==== Provided text

Why don't you ride a bike?

The City of Portland wants to know.

Comments (32)

Just a short note at such a late hour.

In the linked article:
Streetcar is one of the many tools that can help Portland achieve other desirable goals such as density,
JK: Hey,Sam the PDOT master!! Why is density a desirable goal?? Why do we need Godzilla condos all over our neighborhoods?

Why are streetcars desirable since they cost over FIVE times what driving costs? And they muck up traffic and they increase congestion and they are slooooow.

Remember: Rail costs too much and does too little.

Rails also crashes bikes.

Thanks
JK

I ride my bike around my neighborhood a fair amount, but my death wish just isn't strong enough to get me out on the big thoroughfares much.

I ride my bike because someone stole my car.

my death wish

I'd encourage you to stop by a local bike shop and pick up the latest bicycling map of Portland. It's useful for figuring out which streets to use in order to avoid the ones that are more hazardous for bicycles. For example, if you can get yourself to Terwilliger Blvd. on the west side, it's a scenic and enjoyable north-south route between downtown and Tryon Creek.

Coming up next on PortlandOnline:

- Why do people get sick and die?
- Why doesnt love last forever?
- Was there a time in your life when you needed to act like an adult and were not comfortable?
- Why haven't you called your mother?
- How do we keep electing the same out-of-touch commissioners who are recycling old ideas?

========
==== Data shown

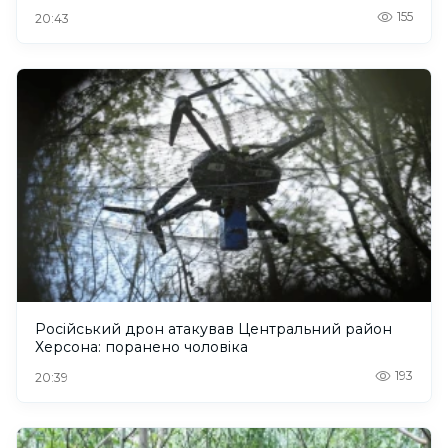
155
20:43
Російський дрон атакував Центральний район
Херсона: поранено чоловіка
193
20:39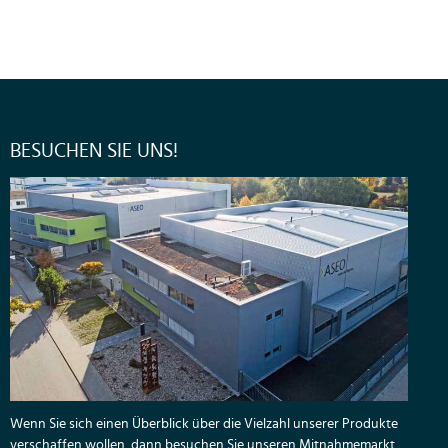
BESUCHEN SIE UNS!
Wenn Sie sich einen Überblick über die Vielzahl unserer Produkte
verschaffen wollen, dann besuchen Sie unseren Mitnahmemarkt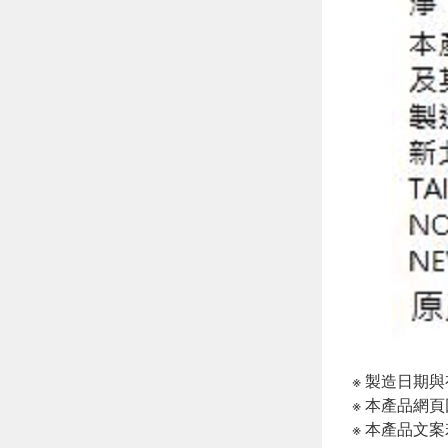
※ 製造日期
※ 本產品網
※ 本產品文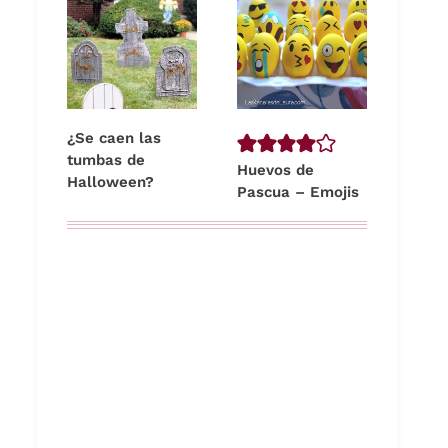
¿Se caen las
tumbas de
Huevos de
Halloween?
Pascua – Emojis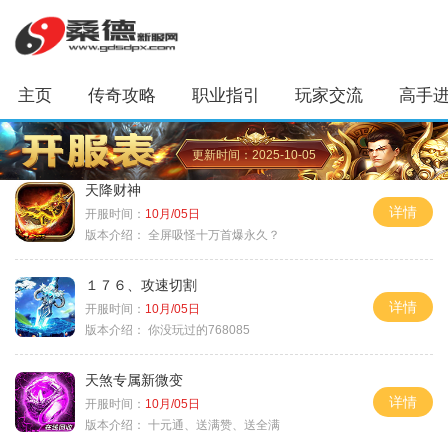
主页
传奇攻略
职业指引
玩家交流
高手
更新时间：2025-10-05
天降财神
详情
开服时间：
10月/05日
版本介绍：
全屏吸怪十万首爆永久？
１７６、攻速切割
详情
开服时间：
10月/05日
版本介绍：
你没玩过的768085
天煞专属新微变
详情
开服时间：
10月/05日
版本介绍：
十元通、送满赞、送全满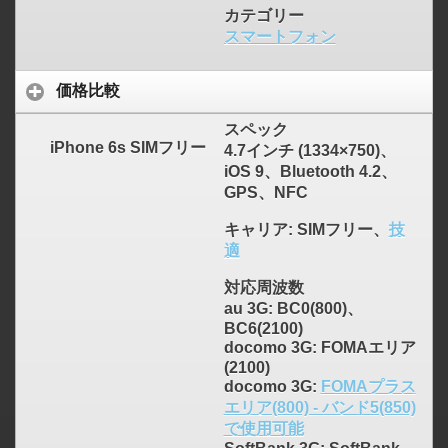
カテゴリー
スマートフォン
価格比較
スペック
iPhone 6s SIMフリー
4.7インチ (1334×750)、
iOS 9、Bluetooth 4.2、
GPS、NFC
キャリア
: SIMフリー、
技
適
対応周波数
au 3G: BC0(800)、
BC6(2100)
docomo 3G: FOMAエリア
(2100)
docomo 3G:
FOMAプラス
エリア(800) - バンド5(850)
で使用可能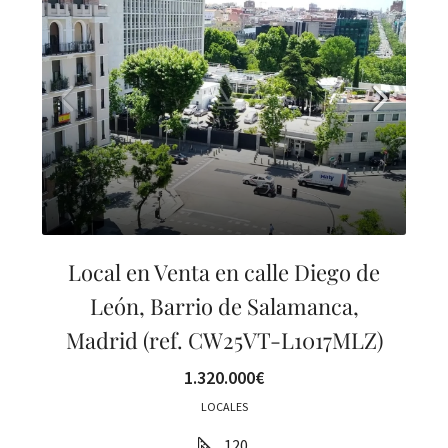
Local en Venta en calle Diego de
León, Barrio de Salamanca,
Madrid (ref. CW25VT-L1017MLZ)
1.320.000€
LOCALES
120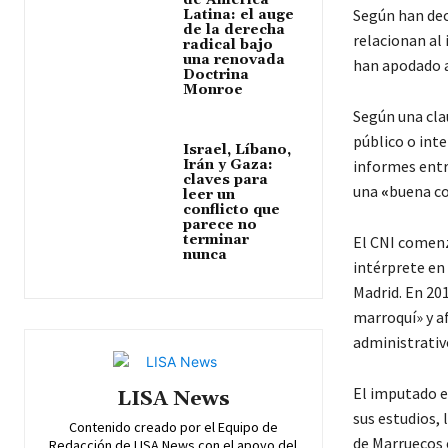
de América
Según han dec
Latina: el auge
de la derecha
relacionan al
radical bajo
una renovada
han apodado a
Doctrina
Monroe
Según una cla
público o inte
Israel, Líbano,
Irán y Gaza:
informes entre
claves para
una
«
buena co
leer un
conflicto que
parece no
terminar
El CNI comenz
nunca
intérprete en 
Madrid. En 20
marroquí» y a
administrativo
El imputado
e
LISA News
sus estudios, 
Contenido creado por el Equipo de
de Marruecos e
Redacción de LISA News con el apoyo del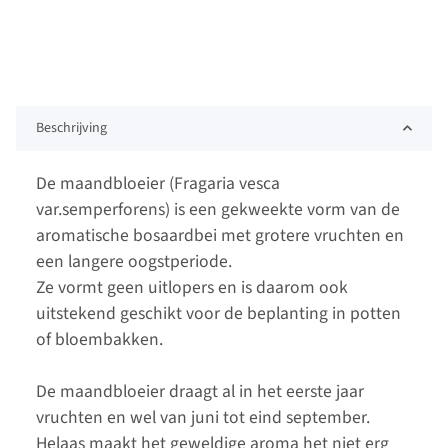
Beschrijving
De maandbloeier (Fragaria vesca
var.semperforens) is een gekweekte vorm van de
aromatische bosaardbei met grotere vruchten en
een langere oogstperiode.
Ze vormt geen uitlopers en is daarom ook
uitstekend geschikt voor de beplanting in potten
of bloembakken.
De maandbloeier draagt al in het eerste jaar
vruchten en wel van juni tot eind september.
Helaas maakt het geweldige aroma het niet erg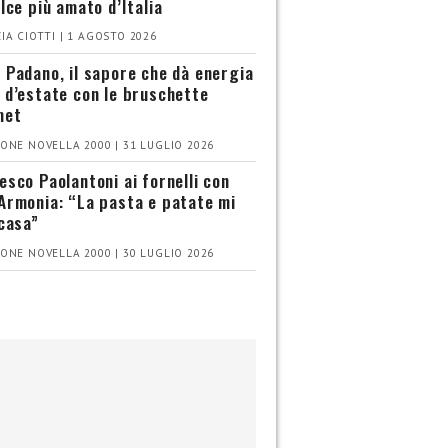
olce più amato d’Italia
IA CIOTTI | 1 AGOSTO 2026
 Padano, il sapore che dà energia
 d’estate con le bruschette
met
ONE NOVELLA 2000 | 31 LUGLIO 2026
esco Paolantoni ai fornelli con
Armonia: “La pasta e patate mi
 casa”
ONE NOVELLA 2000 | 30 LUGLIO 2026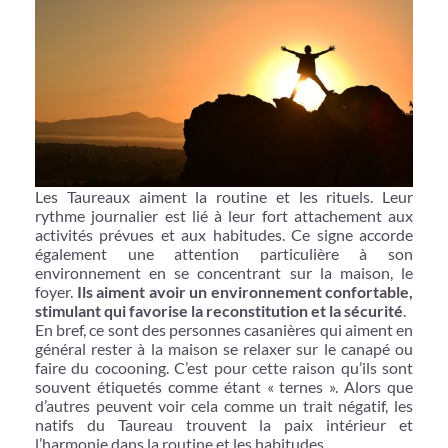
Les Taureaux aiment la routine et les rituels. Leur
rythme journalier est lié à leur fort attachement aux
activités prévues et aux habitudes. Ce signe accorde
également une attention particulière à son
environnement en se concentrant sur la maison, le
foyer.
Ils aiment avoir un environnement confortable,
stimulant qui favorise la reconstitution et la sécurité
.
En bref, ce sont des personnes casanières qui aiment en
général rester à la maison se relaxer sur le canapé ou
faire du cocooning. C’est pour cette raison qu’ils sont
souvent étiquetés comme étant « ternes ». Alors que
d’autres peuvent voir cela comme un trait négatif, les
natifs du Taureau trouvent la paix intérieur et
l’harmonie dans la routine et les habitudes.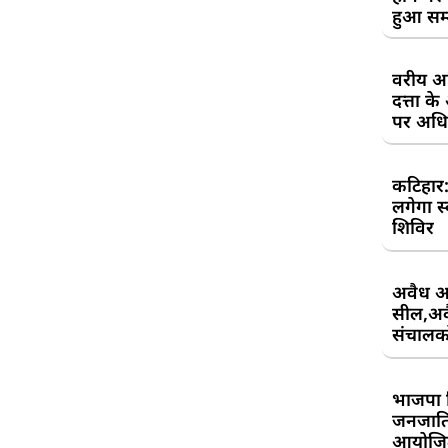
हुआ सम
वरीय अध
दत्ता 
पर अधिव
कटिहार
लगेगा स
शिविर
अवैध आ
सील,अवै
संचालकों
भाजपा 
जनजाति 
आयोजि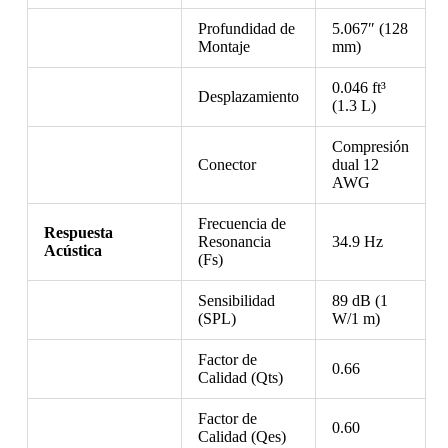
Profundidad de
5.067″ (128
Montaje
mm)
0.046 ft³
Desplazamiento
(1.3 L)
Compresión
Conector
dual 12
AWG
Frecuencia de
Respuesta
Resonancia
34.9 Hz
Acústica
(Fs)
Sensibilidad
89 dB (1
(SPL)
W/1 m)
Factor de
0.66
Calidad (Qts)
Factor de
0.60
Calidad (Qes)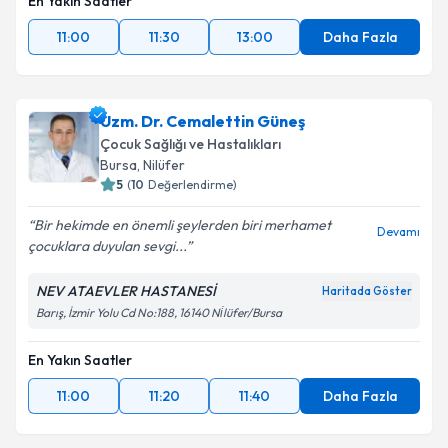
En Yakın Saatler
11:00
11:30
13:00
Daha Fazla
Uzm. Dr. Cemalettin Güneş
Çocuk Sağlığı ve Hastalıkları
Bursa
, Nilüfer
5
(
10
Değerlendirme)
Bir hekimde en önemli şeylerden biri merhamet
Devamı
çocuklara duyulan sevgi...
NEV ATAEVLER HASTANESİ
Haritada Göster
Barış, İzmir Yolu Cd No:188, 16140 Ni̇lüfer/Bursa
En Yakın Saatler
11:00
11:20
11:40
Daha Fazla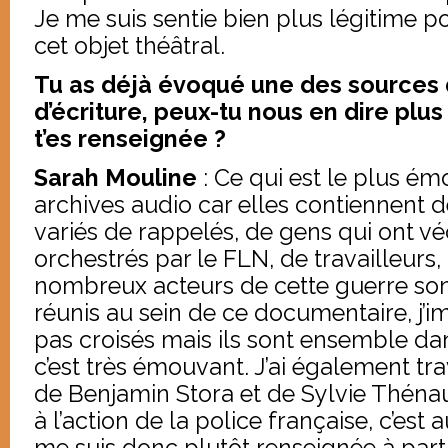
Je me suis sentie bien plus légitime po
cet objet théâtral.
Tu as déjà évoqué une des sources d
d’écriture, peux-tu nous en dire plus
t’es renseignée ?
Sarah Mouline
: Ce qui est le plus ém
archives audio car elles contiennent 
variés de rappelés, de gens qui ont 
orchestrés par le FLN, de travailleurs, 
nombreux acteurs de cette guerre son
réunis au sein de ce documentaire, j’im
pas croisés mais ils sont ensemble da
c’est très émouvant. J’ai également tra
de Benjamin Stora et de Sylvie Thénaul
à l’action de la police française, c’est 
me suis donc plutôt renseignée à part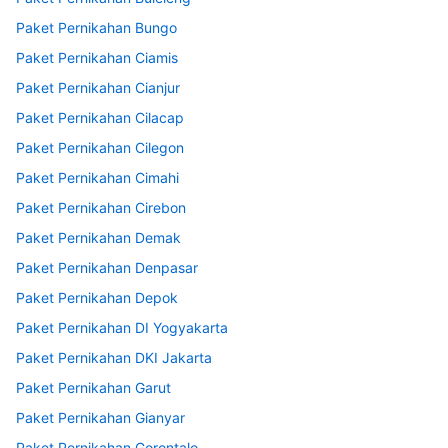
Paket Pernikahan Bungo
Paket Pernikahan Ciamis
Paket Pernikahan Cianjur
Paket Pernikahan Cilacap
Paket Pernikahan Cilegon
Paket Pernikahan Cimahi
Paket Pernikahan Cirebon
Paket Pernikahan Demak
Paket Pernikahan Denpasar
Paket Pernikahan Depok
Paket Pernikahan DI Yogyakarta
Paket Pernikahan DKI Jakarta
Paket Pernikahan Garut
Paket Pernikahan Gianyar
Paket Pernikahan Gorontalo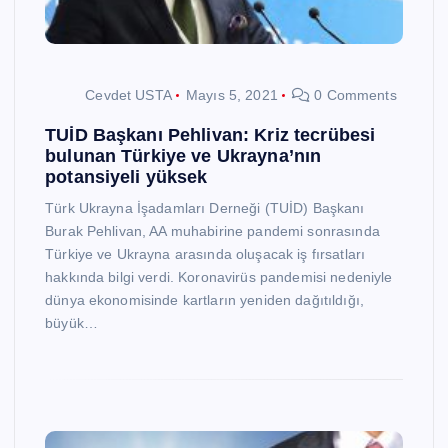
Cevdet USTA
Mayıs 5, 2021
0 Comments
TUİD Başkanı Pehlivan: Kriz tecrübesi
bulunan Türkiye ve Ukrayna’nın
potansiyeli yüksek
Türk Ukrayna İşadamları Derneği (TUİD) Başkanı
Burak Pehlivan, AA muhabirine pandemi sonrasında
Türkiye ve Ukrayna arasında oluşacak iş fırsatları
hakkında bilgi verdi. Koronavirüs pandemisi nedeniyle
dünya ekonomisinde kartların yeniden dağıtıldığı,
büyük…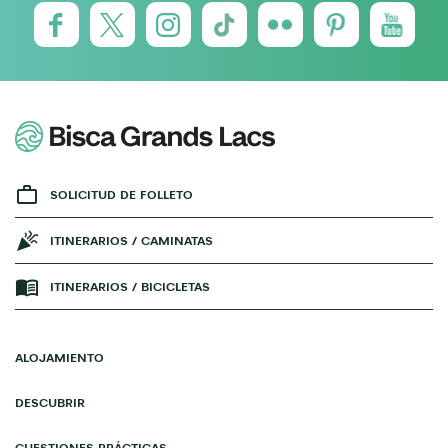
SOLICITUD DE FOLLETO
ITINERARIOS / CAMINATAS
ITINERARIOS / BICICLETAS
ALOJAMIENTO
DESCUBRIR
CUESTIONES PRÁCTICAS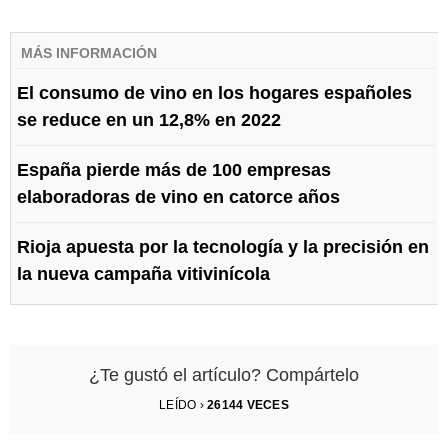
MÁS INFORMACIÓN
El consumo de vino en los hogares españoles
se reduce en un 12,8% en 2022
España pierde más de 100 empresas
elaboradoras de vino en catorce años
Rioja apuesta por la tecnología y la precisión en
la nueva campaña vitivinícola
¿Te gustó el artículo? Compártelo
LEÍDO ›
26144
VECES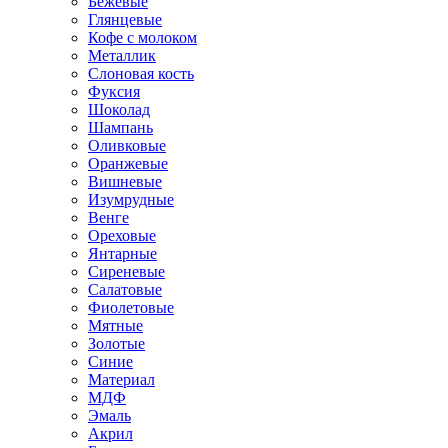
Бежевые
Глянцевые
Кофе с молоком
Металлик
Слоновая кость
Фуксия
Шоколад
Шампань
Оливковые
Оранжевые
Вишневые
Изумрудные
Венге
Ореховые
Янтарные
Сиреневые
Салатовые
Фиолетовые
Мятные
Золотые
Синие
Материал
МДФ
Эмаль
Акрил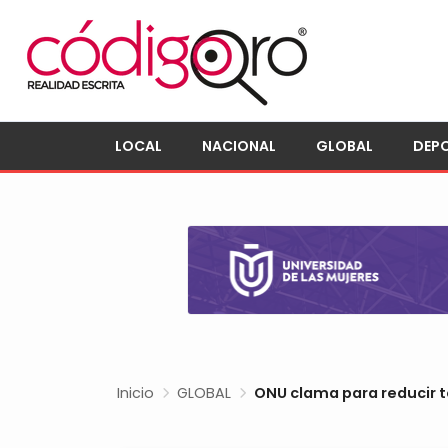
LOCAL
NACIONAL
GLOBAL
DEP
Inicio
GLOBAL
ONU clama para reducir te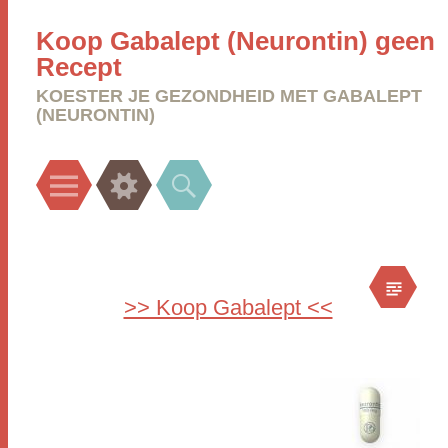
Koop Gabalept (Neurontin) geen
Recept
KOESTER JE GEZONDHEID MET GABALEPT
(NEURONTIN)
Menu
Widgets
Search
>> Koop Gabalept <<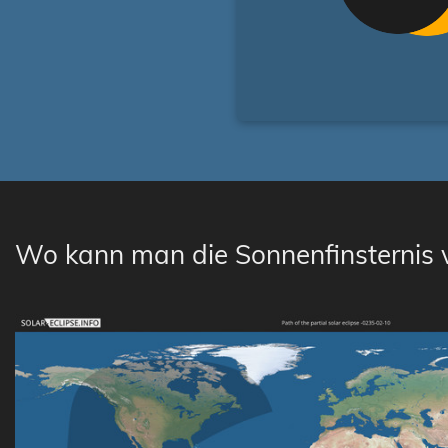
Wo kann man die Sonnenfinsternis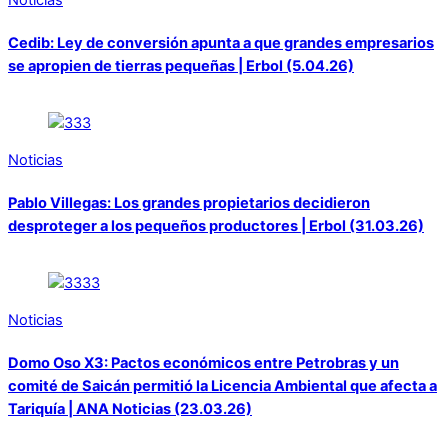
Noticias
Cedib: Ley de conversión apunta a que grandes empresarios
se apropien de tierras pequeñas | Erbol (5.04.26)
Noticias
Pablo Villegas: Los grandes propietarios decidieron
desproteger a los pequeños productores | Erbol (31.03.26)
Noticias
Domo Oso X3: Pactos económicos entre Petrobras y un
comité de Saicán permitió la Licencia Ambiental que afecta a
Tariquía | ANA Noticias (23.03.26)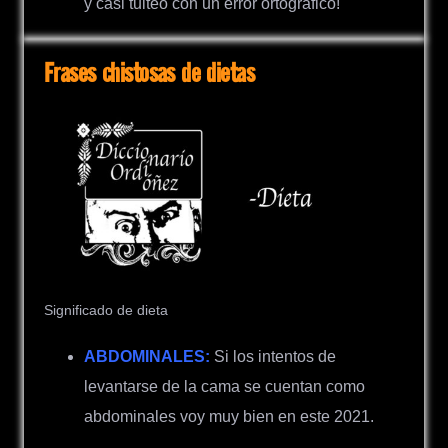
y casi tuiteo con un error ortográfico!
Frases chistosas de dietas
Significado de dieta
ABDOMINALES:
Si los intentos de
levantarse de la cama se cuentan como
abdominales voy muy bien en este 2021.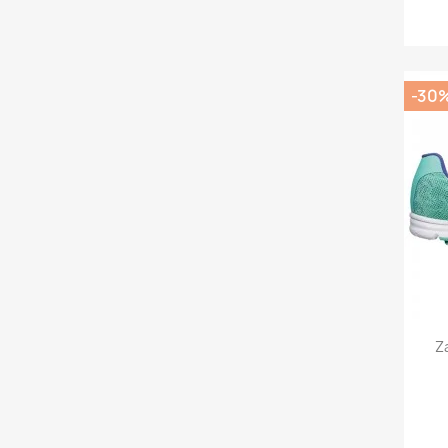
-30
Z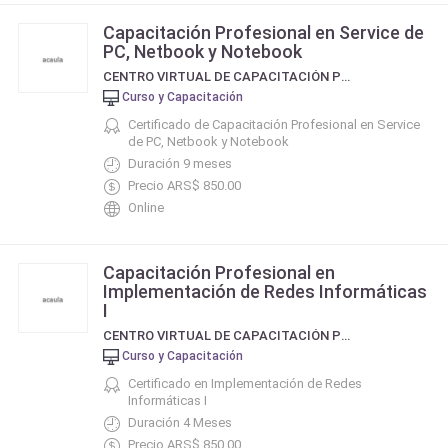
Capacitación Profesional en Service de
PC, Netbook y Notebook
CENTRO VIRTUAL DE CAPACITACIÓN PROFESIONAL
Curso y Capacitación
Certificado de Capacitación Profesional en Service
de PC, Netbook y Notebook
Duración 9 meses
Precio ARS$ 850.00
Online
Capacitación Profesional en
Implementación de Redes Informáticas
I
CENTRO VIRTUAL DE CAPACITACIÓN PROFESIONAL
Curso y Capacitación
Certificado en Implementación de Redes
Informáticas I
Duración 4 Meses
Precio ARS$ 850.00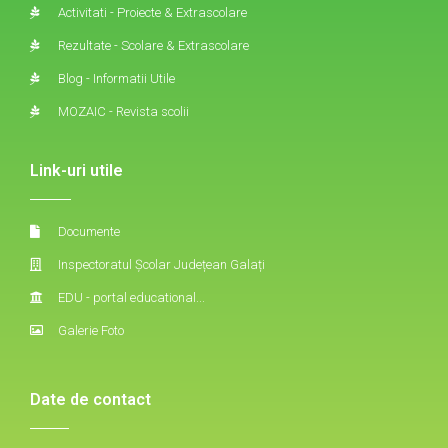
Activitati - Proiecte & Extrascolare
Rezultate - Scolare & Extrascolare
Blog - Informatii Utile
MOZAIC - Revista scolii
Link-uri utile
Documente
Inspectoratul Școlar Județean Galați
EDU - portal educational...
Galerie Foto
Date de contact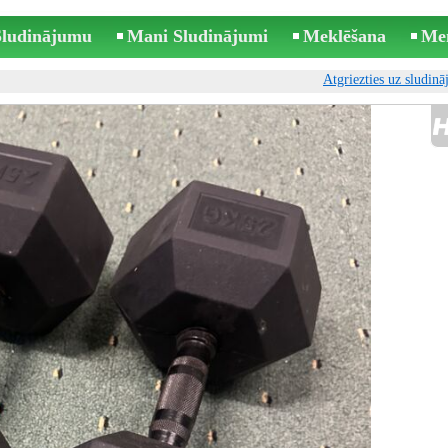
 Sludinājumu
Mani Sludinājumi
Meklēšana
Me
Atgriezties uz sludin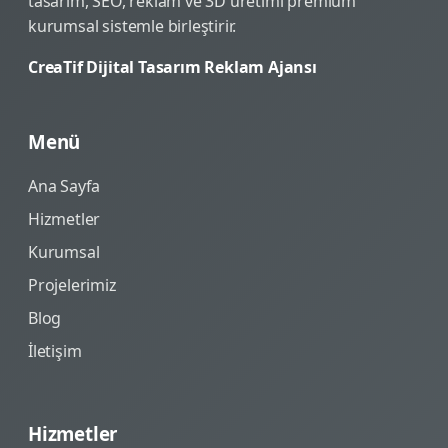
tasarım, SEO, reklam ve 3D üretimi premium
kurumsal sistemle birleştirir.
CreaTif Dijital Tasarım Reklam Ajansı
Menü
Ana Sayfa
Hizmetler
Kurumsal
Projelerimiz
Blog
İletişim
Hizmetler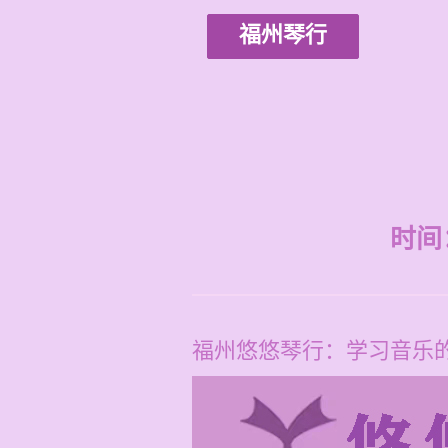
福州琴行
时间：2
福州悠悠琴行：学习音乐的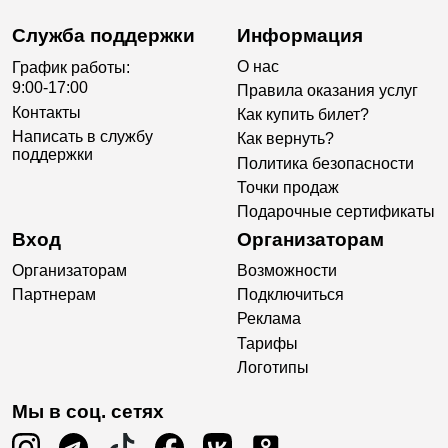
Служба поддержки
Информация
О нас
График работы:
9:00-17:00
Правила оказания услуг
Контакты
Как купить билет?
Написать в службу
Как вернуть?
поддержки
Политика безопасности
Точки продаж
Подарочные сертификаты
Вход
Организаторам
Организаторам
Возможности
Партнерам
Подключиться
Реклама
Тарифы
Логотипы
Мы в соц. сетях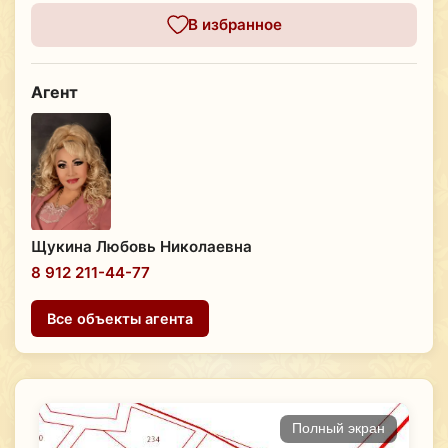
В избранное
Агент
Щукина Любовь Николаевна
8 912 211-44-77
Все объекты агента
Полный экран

========

## Tasks to carry out
1. Answer these about the Portland bike thread:
(a) According to JK, how many times what driving costs do streetcars cost?
(b) Why does one commenter say they ride a bike?
(c) Which west-side street is recommended as a scenic north-south route, and between which two points does it run?
2. Print everything in the Portland bike thread from "I'd encourage you" down to "called your mother?", leaving the wording unchanged.

## Completed exercise
1.
(a) Over five times.
(b) Because someone stole their car.
(c) Terwilliger Blvd., running between downtown and Tryon Creek.

2.
I'd encourage you to stop by a local bike shop and pick up the latest bicycling map of Portland. It's useful for figuring out which streets to use in order to avoid the ones that are more hazardous for bicycles. For example, if you can get yourself to Terwilliger Blvd. on the west side, it's a scenic and enjoyable north-south route between downtown and Tryon Creek.

Coming up next on PortlandOnline:

- Why do people get sick and die?
- Why doesnt love last forever?
- Was there a time in your life when you needed to act like an adult and were not comfortable?
- Why haven't you called your mother?